Iván Adaime is a senior media executive with more than two decades of experience leading news organizations through growth, disruption, and structural transformation. He is the Founder and Managing Director of Studio 8316, where he partners with media companies, nonprofits, and mission-driven organizations on executive initiatives focused on revenue development, digital transformation, and long-term organizational sustainability.
What motivated you to join the LMA/LMF board at this moment?
LMA is an organization I’ve consistently admired for its pragmatic, no-nonsense approach to a genuinely hard problem: helping local media companies find paths forward that are realistic, not just aspirational. The leadership has built real credibility among publishers who’ve actually seen results, and that matters to me.
The timing is also personal.
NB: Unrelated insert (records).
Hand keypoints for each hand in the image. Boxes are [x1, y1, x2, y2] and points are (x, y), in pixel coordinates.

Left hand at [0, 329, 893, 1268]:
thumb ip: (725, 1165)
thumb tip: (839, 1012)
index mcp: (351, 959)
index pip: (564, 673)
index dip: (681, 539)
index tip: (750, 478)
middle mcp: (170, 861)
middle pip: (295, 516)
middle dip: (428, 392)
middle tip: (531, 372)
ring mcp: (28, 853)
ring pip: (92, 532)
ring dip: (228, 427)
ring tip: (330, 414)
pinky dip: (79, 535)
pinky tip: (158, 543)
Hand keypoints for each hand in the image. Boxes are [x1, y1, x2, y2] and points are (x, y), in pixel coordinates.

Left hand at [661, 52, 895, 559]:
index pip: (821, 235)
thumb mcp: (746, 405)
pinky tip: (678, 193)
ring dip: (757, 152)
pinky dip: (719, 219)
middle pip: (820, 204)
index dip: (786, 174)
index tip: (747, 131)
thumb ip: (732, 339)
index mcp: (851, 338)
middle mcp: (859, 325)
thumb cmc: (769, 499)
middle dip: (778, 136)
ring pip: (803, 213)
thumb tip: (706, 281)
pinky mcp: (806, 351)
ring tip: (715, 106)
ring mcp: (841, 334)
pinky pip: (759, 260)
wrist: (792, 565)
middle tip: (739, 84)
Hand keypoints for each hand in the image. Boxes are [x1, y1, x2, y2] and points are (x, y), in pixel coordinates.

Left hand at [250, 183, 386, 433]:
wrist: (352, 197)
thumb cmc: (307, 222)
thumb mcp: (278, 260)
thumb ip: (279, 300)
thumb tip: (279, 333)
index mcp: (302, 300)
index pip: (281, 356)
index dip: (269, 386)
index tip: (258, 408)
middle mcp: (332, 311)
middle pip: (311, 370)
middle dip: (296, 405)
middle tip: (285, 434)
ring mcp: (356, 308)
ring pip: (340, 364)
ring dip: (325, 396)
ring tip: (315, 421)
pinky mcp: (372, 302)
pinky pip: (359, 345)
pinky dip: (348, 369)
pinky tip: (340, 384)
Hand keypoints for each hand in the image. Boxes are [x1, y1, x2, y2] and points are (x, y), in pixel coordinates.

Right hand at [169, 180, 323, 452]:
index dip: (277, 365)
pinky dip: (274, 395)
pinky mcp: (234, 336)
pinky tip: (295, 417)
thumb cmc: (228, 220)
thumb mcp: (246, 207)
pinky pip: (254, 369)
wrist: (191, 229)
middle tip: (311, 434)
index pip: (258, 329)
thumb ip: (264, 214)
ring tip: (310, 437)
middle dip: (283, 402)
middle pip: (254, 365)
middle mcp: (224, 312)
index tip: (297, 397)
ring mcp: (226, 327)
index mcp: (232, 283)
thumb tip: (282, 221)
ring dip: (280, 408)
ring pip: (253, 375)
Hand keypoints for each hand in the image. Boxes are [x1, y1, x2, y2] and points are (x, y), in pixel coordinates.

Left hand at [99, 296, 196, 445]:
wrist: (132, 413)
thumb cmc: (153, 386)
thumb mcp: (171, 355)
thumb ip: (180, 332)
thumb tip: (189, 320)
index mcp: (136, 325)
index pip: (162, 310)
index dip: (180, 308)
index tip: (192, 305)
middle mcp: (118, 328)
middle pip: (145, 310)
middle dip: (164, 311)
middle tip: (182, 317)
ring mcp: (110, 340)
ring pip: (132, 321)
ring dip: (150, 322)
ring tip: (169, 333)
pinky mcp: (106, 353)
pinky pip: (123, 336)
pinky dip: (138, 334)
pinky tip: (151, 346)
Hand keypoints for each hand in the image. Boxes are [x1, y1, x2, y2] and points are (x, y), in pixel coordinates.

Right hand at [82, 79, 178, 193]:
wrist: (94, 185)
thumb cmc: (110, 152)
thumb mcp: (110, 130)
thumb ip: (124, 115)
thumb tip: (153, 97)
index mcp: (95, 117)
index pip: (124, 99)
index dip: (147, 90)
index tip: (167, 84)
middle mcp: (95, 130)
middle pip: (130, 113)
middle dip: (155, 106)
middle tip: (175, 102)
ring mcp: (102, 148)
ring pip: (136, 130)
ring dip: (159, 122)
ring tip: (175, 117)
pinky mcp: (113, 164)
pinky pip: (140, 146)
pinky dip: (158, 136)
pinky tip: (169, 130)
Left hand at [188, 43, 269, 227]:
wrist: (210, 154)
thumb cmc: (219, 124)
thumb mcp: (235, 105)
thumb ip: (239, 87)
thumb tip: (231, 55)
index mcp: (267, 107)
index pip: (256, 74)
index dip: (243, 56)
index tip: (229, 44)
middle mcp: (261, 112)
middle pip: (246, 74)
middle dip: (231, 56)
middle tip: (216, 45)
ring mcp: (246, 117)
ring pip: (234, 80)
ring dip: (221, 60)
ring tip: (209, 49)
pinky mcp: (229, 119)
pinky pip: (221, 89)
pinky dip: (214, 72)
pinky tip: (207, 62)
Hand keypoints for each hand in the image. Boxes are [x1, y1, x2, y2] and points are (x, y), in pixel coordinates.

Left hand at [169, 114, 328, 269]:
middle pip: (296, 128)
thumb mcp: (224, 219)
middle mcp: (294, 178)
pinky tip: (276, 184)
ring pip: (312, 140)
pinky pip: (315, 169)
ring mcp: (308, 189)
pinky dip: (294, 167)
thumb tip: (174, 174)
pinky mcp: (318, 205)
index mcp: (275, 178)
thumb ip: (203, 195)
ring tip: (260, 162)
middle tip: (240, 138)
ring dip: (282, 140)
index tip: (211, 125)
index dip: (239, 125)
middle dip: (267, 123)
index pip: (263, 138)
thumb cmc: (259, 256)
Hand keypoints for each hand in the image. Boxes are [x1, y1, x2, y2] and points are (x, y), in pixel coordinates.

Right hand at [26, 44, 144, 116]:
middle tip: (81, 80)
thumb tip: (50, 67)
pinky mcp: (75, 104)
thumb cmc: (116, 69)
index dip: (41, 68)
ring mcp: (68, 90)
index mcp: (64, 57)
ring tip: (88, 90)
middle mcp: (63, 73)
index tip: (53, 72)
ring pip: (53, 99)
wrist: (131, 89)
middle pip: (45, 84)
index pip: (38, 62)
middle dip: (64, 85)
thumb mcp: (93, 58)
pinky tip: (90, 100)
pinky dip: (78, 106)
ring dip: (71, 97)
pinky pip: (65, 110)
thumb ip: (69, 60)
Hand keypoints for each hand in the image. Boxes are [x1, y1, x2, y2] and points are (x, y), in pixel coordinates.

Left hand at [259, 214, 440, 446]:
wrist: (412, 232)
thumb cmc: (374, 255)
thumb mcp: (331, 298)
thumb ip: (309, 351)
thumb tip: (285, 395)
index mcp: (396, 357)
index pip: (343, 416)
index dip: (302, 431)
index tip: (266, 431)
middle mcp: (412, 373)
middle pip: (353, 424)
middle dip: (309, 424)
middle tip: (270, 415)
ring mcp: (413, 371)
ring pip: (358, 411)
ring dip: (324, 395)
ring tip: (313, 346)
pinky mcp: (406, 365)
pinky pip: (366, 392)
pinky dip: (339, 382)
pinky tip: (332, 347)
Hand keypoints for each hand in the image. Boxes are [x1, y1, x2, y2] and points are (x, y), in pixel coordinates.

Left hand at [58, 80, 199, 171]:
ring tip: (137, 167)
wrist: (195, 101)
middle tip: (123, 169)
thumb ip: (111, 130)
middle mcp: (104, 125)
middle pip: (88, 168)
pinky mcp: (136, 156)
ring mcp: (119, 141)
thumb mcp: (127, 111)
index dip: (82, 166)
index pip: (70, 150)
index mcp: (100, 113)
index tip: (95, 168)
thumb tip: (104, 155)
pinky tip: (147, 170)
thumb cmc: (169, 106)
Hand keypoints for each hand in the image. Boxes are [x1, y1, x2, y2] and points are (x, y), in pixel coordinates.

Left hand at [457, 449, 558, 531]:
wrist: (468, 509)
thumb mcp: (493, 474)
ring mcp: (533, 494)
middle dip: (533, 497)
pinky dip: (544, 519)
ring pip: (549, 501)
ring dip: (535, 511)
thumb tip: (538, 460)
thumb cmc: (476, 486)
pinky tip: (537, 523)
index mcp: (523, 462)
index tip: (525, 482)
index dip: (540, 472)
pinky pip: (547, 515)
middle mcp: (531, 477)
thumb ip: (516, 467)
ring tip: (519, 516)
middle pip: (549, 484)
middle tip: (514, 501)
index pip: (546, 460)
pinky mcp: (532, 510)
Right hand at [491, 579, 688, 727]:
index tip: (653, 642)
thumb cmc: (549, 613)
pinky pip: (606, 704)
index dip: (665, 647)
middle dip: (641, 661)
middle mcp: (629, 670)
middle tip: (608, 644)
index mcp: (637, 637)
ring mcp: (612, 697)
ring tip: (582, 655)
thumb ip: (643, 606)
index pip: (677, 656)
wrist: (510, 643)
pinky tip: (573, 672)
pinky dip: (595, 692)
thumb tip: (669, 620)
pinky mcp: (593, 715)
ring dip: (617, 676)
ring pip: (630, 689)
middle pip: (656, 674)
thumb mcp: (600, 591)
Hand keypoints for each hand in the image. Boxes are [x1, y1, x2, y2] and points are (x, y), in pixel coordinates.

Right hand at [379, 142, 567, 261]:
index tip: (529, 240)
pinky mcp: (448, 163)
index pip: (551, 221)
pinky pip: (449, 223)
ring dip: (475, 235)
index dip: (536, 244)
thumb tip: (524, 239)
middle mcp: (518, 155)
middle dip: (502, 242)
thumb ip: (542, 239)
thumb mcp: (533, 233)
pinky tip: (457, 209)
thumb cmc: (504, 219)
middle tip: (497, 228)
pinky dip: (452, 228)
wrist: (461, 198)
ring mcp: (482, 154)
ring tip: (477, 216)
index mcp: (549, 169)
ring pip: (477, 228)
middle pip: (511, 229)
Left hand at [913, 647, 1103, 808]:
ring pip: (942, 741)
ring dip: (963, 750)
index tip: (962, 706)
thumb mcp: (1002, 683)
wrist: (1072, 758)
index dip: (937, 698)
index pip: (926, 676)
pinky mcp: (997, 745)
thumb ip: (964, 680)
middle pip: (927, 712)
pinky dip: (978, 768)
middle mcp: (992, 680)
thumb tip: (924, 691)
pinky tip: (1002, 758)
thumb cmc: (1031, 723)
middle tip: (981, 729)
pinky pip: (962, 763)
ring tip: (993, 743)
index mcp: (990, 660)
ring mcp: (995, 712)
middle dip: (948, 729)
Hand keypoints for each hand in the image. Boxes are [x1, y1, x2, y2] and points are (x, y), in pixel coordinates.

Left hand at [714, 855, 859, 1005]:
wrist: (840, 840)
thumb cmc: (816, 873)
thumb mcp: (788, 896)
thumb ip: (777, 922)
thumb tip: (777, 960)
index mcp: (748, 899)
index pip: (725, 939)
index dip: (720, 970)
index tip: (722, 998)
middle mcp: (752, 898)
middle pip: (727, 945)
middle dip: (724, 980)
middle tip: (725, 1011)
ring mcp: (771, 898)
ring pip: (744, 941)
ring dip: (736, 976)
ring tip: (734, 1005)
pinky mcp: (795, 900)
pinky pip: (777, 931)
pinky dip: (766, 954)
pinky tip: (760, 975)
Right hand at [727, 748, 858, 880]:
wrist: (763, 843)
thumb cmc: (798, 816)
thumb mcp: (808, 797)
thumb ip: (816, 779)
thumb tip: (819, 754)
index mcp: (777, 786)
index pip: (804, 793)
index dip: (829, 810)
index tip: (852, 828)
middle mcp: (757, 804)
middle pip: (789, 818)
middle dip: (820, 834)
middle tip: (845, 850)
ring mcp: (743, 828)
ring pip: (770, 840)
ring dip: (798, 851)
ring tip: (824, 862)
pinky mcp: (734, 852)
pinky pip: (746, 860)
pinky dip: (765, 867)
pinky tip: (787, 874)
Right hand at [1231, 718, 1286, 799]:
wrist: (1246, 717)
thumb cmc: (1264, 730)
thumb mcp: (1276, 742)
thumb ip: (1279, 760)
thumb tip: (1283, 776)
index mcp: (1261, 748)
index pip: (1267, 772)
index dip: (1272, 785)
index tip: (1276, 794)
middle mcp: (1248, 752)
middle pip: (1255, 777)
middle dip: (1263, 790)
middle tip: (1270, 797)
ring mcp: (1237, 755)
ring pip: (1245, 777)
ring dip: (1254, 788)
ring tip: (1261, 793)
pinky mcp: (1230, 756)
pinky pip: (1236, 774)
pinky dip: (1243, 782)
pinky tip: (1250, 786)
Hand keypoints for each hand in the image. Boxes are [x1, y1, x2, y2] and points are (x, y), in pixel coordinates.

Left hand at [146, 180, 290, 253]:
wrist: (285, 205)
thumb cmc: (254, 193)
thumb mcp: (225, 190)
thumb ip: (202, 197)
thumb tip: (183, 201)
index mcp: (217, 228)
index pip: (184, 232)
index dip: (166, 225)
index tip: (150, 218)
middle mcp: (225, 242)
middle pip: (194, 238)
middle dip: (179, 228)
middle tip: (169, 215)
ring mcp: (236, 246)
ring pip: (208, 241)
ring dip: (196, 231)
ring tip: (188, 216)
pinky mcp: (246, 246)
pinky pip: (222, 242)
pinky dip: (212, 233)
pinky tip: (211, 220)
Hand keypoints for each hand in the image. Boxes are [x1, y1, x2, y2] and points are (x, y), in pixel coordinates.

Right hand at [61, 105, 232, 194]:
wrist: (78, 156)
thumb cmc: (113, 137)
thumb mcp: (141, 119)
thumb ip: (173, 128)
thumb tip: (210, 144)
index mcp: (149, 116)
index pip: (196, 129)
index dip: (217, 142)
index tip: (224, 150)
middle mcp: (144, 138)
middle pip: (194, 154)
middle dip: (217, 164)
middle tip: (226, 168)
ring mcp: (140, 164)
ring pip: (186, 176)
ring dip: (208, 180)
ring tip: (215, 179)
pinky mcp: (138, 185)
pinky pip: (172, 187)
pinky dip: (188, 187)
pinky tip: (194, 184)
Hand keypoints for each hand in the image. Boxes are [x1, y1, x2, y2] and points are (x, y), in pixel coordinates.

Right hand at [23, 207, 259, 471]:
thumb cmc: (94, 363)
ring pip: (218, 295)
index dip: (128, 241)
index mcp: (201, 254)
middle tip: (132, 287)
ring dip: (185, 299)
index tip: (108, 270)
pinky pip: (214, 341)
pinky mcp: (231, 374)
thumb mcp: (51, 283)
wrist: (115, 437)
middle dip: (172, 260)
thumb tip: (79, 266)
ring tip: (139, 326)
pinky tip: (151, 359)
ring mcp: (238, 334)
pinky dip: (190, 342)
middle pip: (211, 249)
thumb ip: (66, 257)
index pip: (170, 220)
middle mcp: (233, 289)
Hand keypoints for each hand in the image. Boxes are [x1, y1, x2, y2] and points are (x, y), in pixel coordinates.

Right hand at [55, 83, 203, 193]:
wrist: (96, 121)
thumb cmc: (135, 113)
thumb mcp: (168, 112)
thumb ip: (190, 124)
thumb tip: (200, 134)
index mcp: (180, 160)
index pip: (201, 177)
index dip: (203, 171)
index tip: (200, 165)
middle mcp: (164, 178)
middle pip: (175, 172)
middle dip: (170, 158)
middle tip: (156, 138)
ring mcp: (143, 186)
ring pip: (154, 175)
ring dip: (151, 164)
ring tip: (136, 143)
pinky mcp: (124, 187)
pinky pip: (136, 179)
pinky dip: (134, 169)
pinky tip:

After 13 years running Impremedia, through digital transformation, audience growth, and eventually an acquisition, I’m at a point where I want to apply what I learned somewhere it can have direct impact. Local media is at a critical juncture right now, particularly around sustainable revenue and long-term audience models, and I’d rather put my experience to an organization that’s directly working on solutions, which felt like a natural next step.
What perspective or expertise are you most excited to bring to the board?
I bring a mix of operator and builder experience. I’ve managed full P&Ls, led revenue diversification across advertising, subscriptions, grants and commerce, and worked through both organic growth and M&A. I’m especially excited to contribute a practical, execution-focused perspective—how strategy translates into products, revenue, and teams that actually work in real newsrooms, including those serving multicultural and underserved audiences.
Where do you see the greatest opportunity for local media over the next few years?
The biggest opportunity is rebuilding local media as diversified, community-centered businesses. Local publishers have a real structural advantage: they’re embedded in the communities they serve, known and trusted in ways that national players simply can’t replicate. That trust is the foundation for everything else: direct audience relationships through newsletters, memberships, and events. There’s also a significant opportunity in serving communities that have historically been undercovered — audiences that tend to be deeply loyal once that trust is genuinely earned.
What gives you hope about the future of local news?
The resilience and creativity I see in local publishers. Even under intense pressure, they keep experimenting, collaborating and putting community impact first. I’m also encouraged by a shift in how leaders think about the business: more of them understand that strong journalism and a strong business model aren’t in tension, they’re interdependent. And then there’s the new generation coming into local media, people who grew up digital, care deeply about community impact, and are bringing fresh energy and ideas to an industry that needs both.
When you’re not thinking about media or board work, where can we find you?
You’ll often find me at a live show discovering new music, lost in a book, or mid-way through a long conversation over a meal I’ve cooked for friends. A day isn’t complete without some exercise — I love the energy of walking through Brooklyn and Manhattan. I’m also an avid traveler; I’ve checked quite a few destinations off my list, but my wishlist of new places to explore remains just as long.